**Task details**
Switch each "pose" to "camera" in the stretch from the line containing "pose: elev=52.0 azim=104.6" through the end of the entries, and give back only those lines with nothing else changed. Leave the pictures out.

**Information supplied**
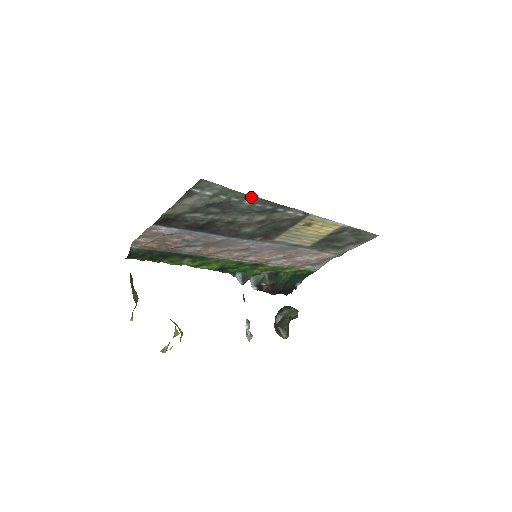
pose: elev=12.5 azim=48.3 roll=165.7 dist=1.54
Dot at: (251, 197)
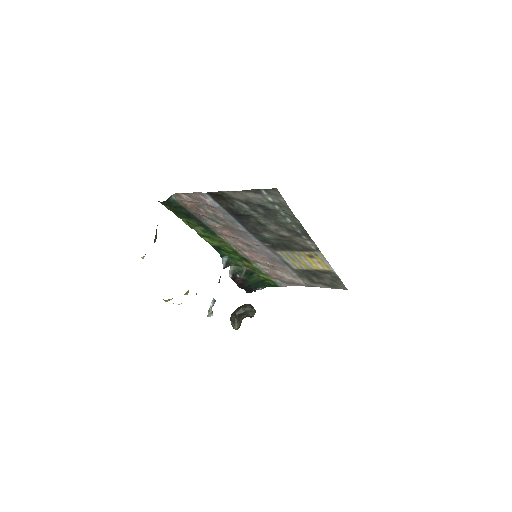
Dot at: (295, 218)
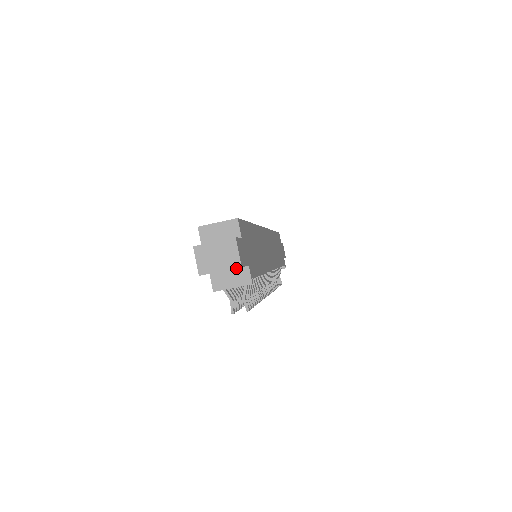
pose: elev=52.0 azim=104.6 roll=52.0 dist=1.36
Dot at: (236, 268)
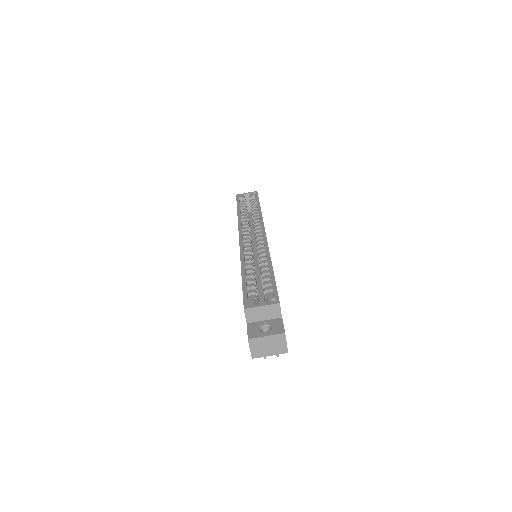
Dot at: occluded
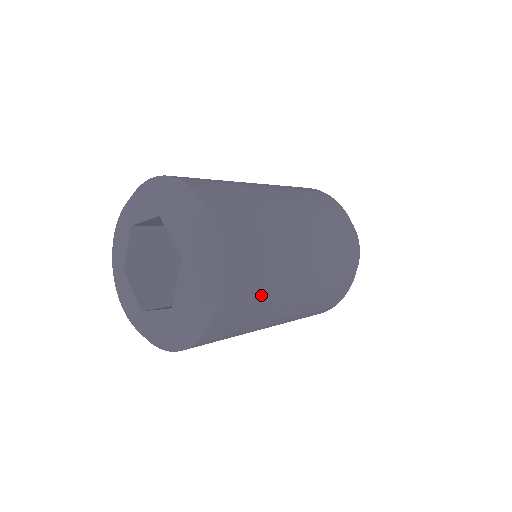
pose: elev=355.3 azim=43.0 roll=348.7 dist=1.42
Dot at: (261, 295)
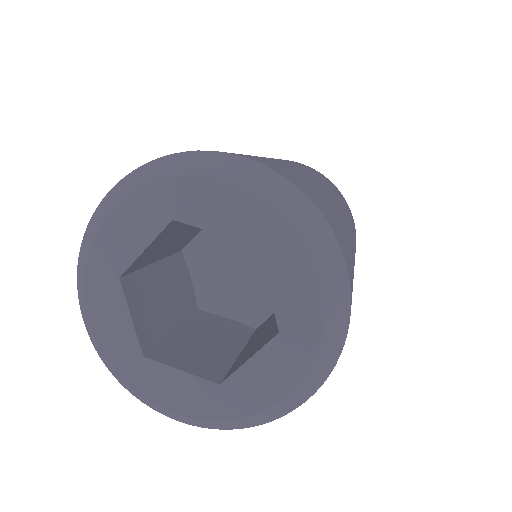
Dot at: occluded
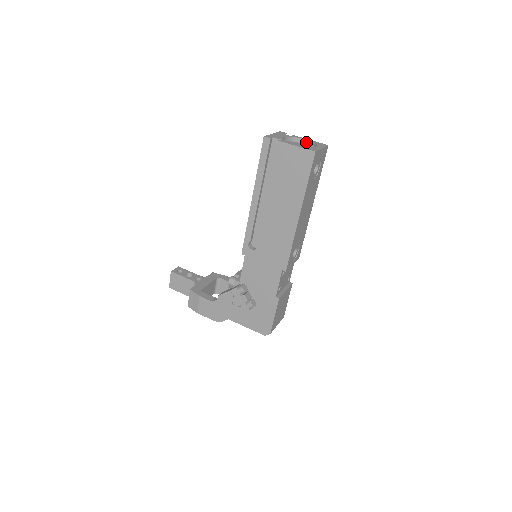
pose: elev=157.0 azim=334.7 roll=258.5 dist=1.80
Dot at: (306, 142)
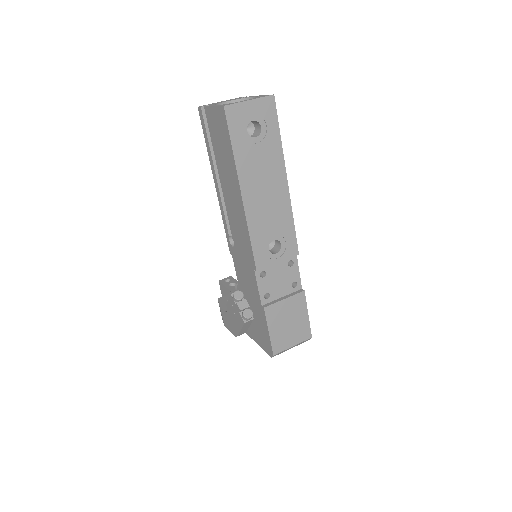
Dot at: occluded
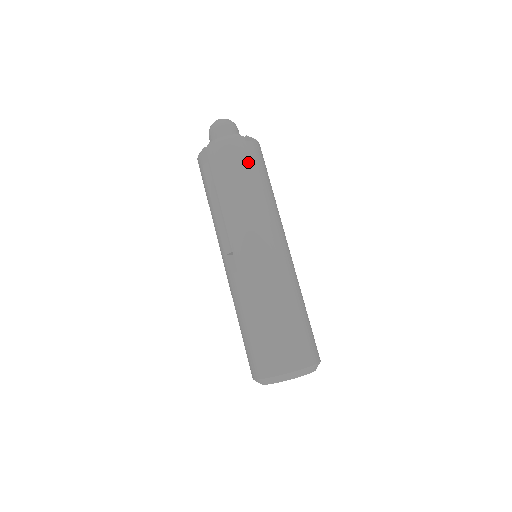
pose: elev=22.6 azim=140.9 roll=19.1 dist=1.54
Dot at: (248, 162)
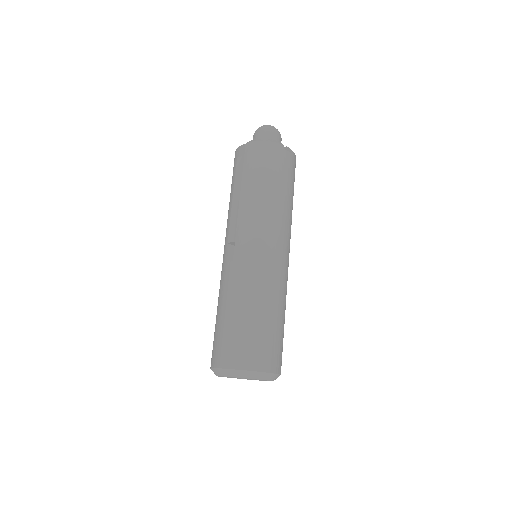
Dot at: (279, 168)
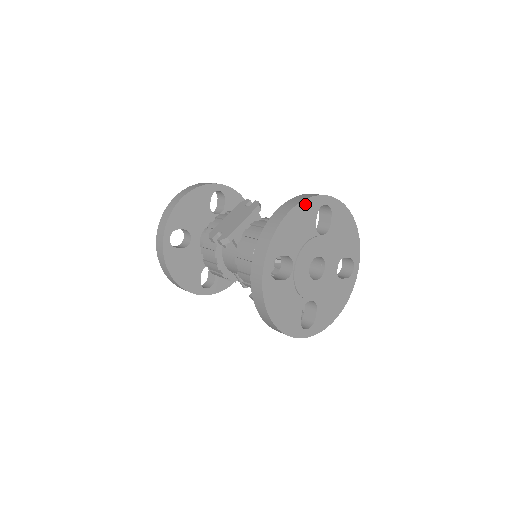
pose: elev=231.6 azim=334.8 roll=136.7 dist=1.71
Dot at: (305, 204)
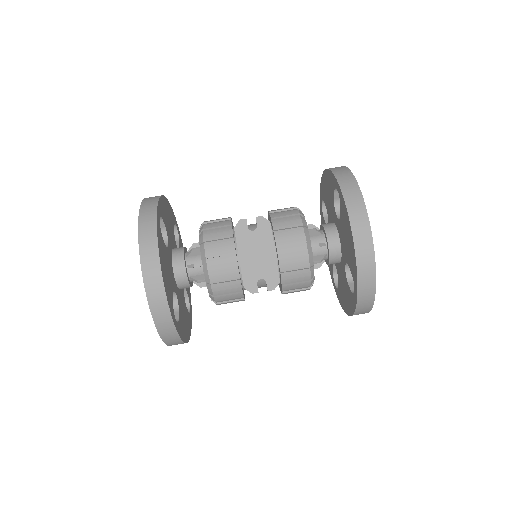
Dot at: (365, 211)
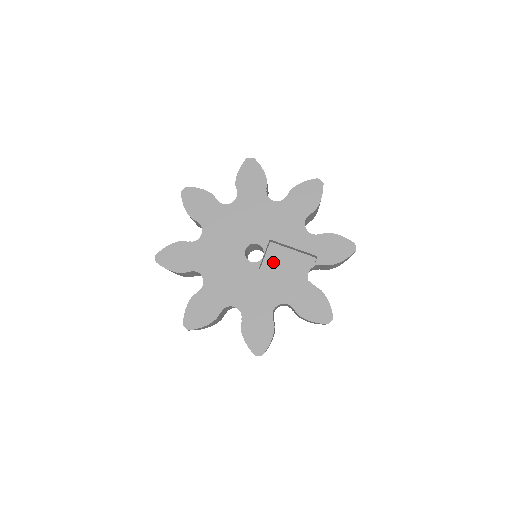
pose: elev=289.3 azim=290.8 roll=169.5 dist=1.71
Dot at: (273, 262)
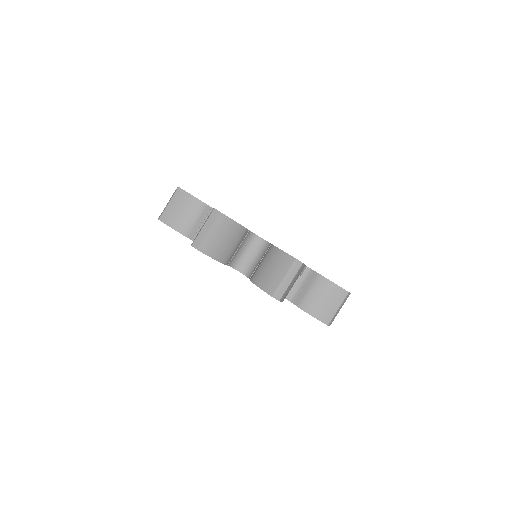
Dot at: occluded
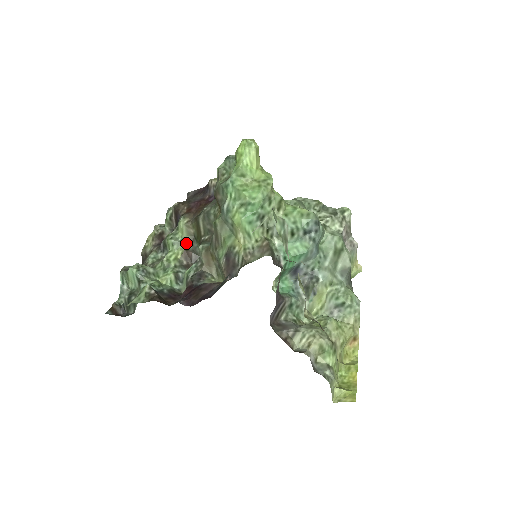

**Response below**
camera: elev=52.0 azim=104.6 roll=52.0 dist=1.36
Dot at: (236, 268)
Dot at: occluded
camera: elev=355.3 azim=43.0 roll=348.7 dist=1.42
Dot at: (261, 295)
Dot at: occluded
camera: elev=157.0 azim=334.7 roll=258.5 dist=1.80
Dot at: (306, 142)
Dot at: occluded
camera: elev=22.6 azim=140.9 roll=19.1 dist=1.54
Dot at: (248, 162)
Dot at: (279, 168)
camera: elev=231.6 azim=334.8 roll=136.7 dist=1.71
Dot at: (305, 204)
Dot at: (365, 211)
camera: elev=289.3 azim=290.8 roll=169.5 dist=1.71
Dot at: (273, 262)
Dot at: occluded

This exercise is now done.